“He returned to Ford County, and the retribution began…”
*Sigh* Where to begin?
I am writing this review with a heavy heart. Half hoping there should have been more to the story, half relieved it was a story my heart could handle.
Before this week, I never knew about the brilliance of Grisham. I was too engrossed in the story; something I never knew someone is capable of doing.
I reached for the book hoping I could take a glimpse of how great authors write stories. Hoping I could pull off the same feat myself. Hoping to mirror their brilliance.
Keep dreaming, Roselle. I know I still have a long road ahead before I become someone as magnificent as them. But a girl has got to dream. And I will keep on dreaming (and improving).
Enough with the praises.
I’ve always said this to myself before: I’ve learned that great movies (now I know it also applies to books) leave you with something. It could be anger, a slight pinch in the heart, a peaceful heart, or a happy soul. In other words, it leaves you with emotions. Finishing the book felt the same way I finished watching the movie “Lady Bird”. I do not have the exact words to explain the feeling, but it was a feeling of contentment. This time, I feel a mix of home and growing.

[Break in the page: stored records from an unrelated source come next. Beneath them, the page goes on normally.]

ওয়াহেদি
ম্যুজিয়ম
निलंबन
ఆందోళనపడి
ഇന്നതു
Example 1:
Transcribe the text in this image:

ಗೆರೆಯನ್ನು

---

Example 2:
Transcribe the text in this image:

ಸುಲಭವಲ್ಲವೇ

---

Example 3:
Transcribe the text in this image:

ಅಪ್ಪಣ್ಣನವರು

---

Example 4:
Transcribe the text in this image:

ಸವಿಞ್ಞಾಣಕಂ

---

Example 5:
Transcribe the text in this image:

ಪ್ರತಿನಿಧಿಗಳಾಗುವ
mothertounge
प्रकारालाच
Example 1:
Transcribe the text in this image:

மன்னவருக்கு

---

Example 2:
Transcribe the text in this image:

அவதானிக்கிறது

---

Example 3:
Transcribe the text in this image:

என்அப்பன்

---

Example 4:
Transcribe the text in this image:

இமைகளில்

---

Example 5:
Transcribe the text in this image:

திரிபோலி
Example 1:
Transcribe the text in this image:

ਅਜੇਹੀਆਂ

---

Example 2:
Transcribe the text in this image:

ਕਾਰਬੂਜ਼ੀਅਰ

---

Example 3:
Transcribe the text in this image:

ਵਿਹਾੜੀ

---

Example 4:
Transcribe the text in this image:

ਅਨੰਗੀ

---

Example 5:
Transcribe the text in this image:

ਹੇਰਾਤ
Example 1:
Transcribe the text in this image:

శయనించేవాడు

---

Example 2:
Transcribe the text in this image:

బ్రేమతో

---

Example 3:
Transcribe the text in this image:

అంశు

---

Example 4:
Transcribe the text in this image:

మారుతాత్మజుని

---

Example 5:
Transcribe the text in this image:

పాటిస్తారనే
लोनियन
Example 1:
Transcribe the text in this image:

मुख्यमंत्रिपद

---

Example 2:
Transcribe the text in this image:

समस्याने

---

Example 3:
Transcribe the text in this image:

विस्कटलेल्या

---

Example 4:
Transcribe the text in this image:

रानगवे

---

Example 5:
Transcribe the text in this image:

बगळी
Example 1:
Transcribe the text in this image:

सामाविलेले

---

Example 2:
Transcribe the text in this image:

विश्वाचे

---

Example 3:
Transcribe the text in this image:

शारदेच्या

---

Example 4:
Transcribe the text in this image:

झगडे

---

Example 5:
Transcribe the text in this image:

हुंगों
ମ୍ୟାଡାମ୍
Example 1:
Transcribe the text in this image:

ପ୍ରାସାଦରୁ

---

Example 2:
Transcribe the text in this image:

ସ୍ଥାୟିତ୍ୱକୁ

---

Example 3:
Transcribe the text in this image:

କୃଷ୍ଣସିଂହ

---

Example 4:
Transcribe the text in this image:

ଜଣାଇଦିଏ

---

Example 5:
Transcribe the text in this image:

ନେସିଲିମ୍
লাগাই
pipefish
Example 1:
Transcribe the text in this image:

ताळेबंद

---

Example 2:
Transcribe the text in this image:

So, to summarize my commentary, here are three things I liked best in the Last Jury:
1. Lovely Characters
Tonight, I will be dreaming of Miss Ellie, Willie Traynor and Harry Rex.
This book has lovely characters you couldn’t help but love and remember. Even the antagonist, Danny Padgitt, is extraordinaire. At some point, I wanted to hate him for the crimes he has done, but then part of me wants to just forgive him.

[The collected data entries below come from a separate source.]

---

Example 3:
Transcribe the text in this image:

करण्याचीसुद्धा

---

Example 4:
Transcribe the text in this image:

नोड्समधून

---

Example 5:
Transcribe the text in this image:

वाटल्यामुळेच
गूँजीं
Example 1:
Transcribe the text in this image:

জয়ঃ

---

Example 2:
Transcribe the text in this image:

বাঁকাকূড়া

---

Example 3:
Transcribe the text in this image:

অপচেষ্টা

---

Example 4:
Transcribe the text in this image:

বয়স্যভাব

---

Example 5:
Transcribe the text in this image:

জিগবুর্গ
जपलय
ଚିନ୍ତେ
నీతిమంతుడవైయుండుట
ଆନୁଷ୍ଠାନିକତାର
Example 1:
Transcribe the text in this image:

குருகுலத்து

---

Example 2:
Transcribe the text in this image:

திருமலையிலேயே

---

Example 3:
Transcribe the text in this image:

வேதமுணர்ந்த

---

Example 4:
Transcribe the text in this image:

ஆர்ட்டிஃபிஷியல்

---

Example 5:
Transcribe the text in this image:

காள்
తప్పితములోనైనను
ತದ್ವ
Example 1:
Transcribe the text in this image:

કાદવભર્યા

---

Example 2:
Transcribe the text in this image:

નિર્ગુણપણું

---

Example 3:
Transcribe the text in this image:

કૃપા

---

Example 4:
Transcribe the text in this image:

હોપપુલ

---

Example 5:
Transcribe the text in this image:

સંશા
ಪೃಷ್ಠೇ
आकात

I feel as if I was part of the townsfolk in Clanton who were eager to sentence Danny on the death row or in the prison for life. I hated him. But ten years later, all I ever want to do is to move on. Why bother with old news?
Willie, however, is a figure I would like to replicate. His fearlessness, stupidity, and bravery for creating stories and finding opportunities way out of his road is a trait I want to own.

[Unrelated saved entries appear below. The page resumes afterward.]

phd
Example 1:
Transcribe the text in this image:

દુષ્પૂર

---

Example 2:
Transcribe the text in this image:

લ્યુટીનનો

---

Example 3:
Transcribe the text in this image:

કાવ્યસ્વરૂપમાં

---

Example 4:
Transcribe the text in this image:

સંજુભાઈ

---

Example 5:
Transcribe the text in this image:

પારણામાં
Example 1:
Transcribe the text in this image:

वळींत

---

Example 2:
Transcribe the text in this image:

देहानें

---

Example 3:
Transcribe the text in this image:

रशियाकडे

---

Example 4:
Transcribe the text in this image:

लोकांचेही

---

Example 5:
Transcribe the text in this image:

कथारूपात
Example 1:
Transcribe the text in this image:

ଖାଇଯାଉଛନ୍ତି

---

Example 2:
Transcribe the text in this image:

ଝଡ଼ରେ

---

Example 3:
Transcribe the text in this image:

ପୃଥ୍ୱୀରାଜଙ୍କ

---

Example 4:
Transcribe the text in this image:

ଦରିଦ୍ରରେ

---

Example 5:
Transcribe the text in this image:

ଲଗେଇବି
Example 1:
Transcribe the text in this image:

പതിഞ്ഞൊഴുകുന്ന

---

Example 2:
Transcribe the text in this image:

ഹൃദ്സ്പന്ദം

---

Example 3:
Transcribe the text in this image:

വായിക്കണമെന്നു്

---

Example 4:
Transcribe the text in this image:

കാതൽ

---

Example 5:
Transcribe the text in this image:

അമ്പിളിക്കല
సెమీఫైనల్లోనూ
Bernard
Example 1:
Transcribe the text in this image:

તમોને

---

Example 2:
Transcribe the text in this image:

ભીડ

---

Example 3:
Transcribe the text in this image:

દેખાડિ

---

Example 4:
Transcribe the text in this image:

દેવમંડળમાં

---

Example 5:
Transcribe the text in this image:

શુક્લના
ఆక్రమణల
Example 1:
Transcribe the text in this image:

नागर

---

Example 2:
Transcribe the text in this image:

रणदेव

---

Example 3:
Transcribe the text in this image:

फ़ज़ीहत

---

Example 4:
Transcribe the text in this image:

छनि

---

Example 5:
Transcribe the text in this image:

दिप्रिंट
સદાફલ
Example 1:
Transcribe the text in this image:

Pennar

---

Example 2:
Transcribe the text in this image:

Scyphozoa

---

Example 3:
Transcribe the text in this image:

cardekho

The Last Juror is a story that will forever be imprinted on my memory. These lovely characters are the alleged suspects.
2. The small peaceful town of Clanton
Willie never wanted to leave. I never thought I would come to love the town as well.
At first, it felt ordinary.
I even thought it was a boring town, with gossips everywhere – the typical barrio setting in the Philippines.
But having been exposed to every story, whether they are tragic or joyous, the town made an impression in me.
The town was peaceful, but it felt like home. Who would ever want to leave home?
3. A story my heart could take
When all the courtroom drama ended in the first part of the book, I was too scared to start on the next part. I had to stop and take a breath.
I was not sure whether I could take more of the thrill.
I’m not entirely sure whether I was relieved or disappointed that the next parts did not have the action I was anticipating (mind you, there were a lot of other actions but what I think I’m saying is that on the next parts, you get the chance to take a break).
Had the story turned out differently, I would have had a heart attack.
The thrill just kept on building, and as if I was part of the jury, I never felt safe at all. Always wary of what could happen next, should the antagonist get out of his damned jail.
The story left me with emotions. I am convinced it will take me at least a few more weeks or another good book to shake it all away from my heart.
Thank you, Mr. Graham for the wonderful world you’ve built in the Last Juror. I’m looking forward to reading more of your books, soon.
What about you? Have you read the book? If so, then what emotions did you feel and what did you think of the book? Let me know in the comments below 😉
This is a book review of The Last Juror by Mr. John Grisham.